Gold recovery costs:
Extracting gold from ore can be complicated and countless mines have failed because they did not recover enough gold to balance input costs. Refractory ore is more difficult and expensive to process due to the presence of sulfide minerals, which block the cyanide solution.  Even with a large mineral deposit, the metallurgy can be challenging if the ore is refractory.
 
The lesson for investors is clear: don’t make the mistake of judging a mine or pricing a junior developer purely by its production numbers and/or grades.

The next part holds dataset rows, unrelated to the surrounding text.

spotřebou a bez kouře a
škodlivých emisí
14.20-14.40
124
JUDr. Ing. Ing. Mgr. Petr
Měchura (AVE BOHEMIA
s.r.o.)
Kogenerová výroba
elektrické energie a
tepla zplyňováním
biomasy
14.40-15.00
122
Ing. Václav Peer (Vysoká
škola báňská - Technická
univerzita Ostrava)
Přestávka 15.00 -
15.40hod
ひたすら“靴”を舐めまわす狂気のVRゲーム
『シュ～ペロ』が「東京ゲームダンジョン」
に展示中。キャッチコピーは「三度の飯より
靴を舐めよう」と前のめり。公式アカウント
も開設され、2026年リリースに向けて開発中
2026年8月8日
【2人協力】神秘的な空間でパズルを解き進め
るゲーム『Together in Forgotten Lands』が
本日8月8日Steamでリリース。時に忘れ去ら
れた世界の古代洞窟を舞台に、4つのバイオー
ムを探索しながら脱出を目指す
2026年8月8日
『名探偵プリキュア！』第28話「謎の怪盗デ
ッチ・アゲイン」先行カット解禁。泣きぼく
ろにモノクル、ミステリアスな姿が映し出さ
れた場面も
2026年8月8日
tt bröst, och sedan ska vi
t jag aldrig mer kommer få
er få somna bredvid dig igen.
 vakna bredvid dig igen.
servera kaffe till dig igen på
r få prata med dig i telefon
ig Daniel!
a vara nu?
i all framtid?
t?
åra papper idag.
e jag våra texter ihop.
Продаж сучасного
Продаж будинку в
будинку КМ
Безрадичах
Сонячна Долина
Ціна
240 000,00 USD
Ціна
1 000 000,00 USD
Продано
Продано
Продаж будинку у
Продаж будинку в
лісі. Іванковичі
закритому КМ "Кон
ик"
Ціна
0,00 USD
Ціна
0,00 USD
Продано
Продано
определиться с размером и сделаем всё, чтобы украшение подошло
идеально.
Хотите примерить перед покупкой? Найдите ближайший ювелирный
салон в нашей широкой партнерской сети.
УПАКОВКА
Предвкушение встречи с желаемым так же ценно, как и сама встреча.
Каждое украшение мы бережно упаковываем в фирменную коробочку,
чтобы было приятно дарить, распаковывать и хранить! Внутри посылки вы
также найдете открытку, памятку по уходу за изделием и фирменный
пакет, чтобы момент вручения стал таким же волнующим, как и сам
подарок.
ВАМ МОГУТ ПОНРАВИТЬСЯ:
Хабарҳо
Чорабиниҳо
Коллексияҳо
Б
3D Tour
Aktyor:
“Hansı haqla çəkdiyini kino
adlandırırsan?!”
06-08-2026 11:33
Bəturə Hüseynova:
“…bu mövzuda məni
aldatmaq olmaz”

Of greater importance are a healthy cash flow and low-cost structure, which allows a company with capital discipline to reap the rewards of a high gold price when times are good, but protect its margins when the price takes a hit.
 
Which brings us all around about back to where a “Dummy” cries out WORTHLESS.  Or even when another “Dummy” cries out JACKPOT.  Unless one is intimate with all the factors (and data examples) stated above, they will continue to remain a "Dummy", regardless of what they think they know.
 
Being dummy is OK for an investor under one specific condition: The company in question possesses superior management that has executed on the stated tasks, and it has your back.  That's what you're really betting upon.